Com'era la vita da cui è fuggito?
«Ho fatto la scuola in guerra, mi sono laureato in guerra. Nonostante le forze internazionali fossero stanziate sul territorio, la guerra era onnipresente. Attentati e attacchi all'ordine del giorno. Impiegavo due ore per percorrere il tragitto casa-scuola, e quando uscivo non ero mai certo che avrei avuto la fortuna di tornare sano e salvo. Uscivo con la paura, rientravo con la paura, e ogni giorno ascoltavo le notizie terribili che giungevano da tutta la città. Kabul, dal 2001, non ha mai vissuto la pace. In Afghanistan i giovani, quando compiono quindici anni, hanno solo una cosa in testa: fuggire. Lavorano per anni e mettono da parte denaro con quest'idea fissa».
Di cosa parla il nuovo libro?
«Ultimi respiri a Kabul parla della mia vita in Afghanistan. Parlo di letteratura, di cultura: la vita di un afgano in Afghanistan, a prescindere da altri aspetti. Il mio è un popolo dalla spiccata ospitalità: la gente è molto accogliente, sorridente, rispettosa. La letteratura persiana, la storia millenaria, la natura e i suoi paesaggi mi rendono orgoglioso di essere nato lì. Non ci sono solo guerra e cattiveria: porto nel cuore tanti aspetti del mio Paese, come la cucina con i suoi sapori di frutta secca e verdura, o i nostri vestiti tradizionali. Nonostante la guerra, l'Afghanistan ha avuto la forza di mantenere e tramandare molte delle nostre usanze e tradizioni folcloristiche.

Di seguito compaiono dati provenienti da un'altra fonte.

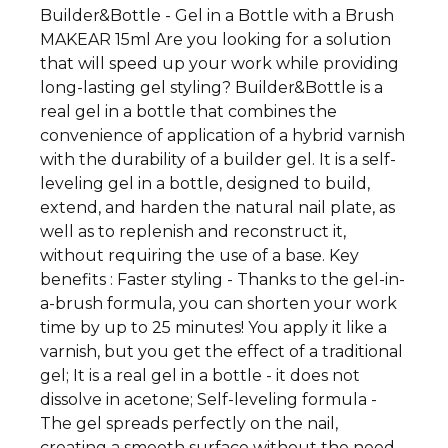
Builder&Bottle - Gel in a Bottle with a Brush
MAKEAR 15ml Are you looking for a solution
that will speed up your work while providing
long-lasting gel styling? Builder&Bottle is a
real gel in a bottle that combines the
convenience of application of a hybrid varnish
with the durability of a builder gel. It is a self-
leveling gel in a bottle, designed to build,
extend, and harden the natural nail plate, as
well as to replenish and reconstruct it,
without requiring the use of a base. Key
benefits : Faster styling - Thanks to the gel-in-
a-brush formula, you can shorten your work
time by up to 25 minutes! You apply it like a
varnish, but you get the effect of a traditional
gel; It is a real gel in a bottle - it does not
dissolve in acetone; Self-leveling formula -
The gel spreads perfectly on the nail,
creating a smooth surface without the need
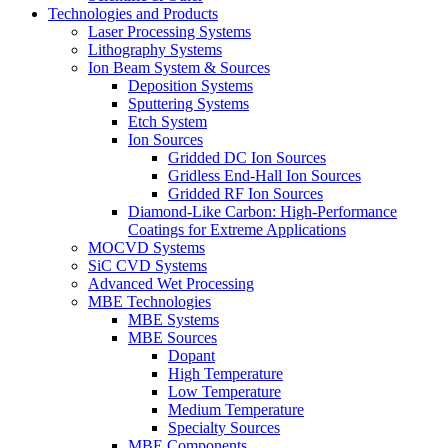
Technologies and Products
Laser Processing Systems
Lithography Systems
Ion Beam System & Sources
Deposition Systems
Sputtering Systems
Etch System
Ion Sources
Gridded DC Ion Sources
Gridless End-Hall Ion Sources
Gridded RF Ion Sources
Diamond-Like Carbon: High-Performance
Coatings for Extreme Applications
MOCVD Systems
SiC CVD Systems
Advanced Wet Processing
MBE Technologies
MBE Systems
MBE Sources
Dopant
High Temperature
Low Temperature
Medium Temperature
Specialty Sources
MBE Components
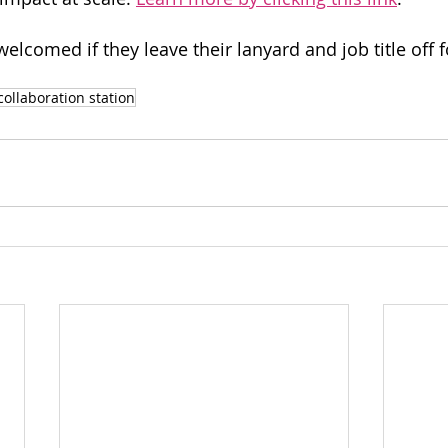
elcomed if they leave their lanyard and job title off 
collaboration station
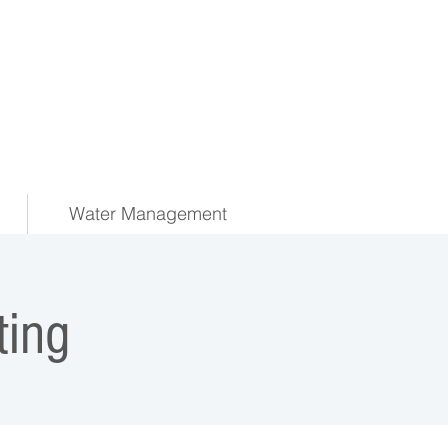
Water Management
ing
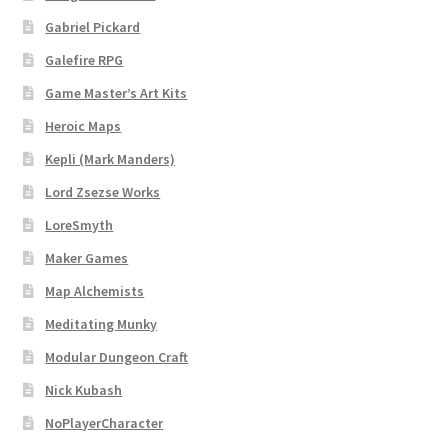
Gabriel Pickard
Dungeon Arts
Galefire RPG
Features
Game Master’s Art Kits
Heroic Maps
Features
Kepli (Mark Manders)
Gallery
Lord Zsezse Works
LoreSmyth
Helpful Resources
Maker Games
Map Alchemists
Links to map-making apps
Meditating Munky
Login
Modular Dungeon Craft
Nick Kubash
Lost Password
NoPlayerCharacter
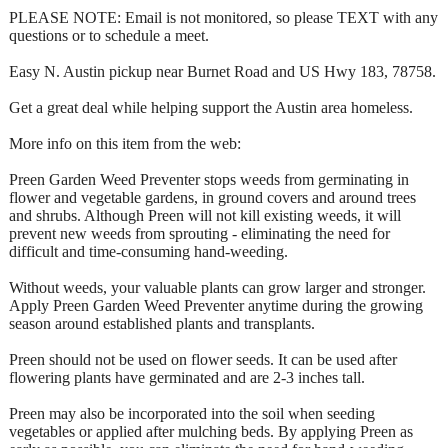
PLEASE NOTE: Email is not monitored, so please TEXT with any
questions or to schedule a meet.
Easy N. Austin pickup near Burnet Road and US Hwy 183, 78758.
Get a great deal while helping support the Austin area homeless.
More info on this item from the web:
Preen Garden Weed Preventer stops weeds from germinating in
flower and vegetable gardens, in ground covers and around trees
and shrubs. Although Preen will not kill existing weeds, it will
prevent new weeds from sprouting - eliminating the need for
difficult and time-consuming hand-weeding.
Without weeds, your valuable plants can grow larger and stronger.
Apply Preen Garden Weed Preventer anytime during the growing
season around established plants and transplants.
Preen should not be used on flower seeds. It can be used after
flowering plants have germinated and are 2-3 inches tall.
Preen may also be incorporated into the soil when seeding
vegetables or applied after mulching beds. By applying Preen as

Quando nasce la passione per la scrittura? Com'è scrivere in italiano?
«Avevo 16 anni quando ho finito di scrivere il mio primo libro, ma in Afghanistan pubblicare non è facile: ci sono numerosi uffici che vagliano gli scritti e li censurano. Arrivando in Europa e imparando l'italiano ho fatto di nuovo pace con la penna, e ho ricominciato a scrivere. Persiano e italiano sono completamente diversi, tanto nella musicalità quanto nei caratteri e nella grammatica. La vostra è una lingua molto ricca: in persiano non abbiamo elementi come ad esempio gli articoli o il congiuntivo, e dunque ci manca la possibilità di esprimere alcune sfumature del pensiero. In questo senso, l'italiano ha riempito un vuoto che era dentro di me. Ciononostante, la mia lingua madre ha una sua bellezza e infatti ancora la uso. Ma nel comporre il mio ultimo libro ho pensato direttamente tutto in italiano: se fossi partito dal persiano non avrei avuto la forza di tradurre, perché i testi nell'una e nell'altra lingua hanno contenuti e modi di pensare diversi e non interscambiabili. Un sacco di poesie che ho scritto in italiano una volta tradotte non avrebbero la stessa forza e lo stesso significato, e viceversa: ho dei dubbi e dei desideri che in persiano non potrei esprimere. Siamo della stessa famiglia, della stessa umanità, ma le diverse culture influiscono sugli idiomi rendendoli unici».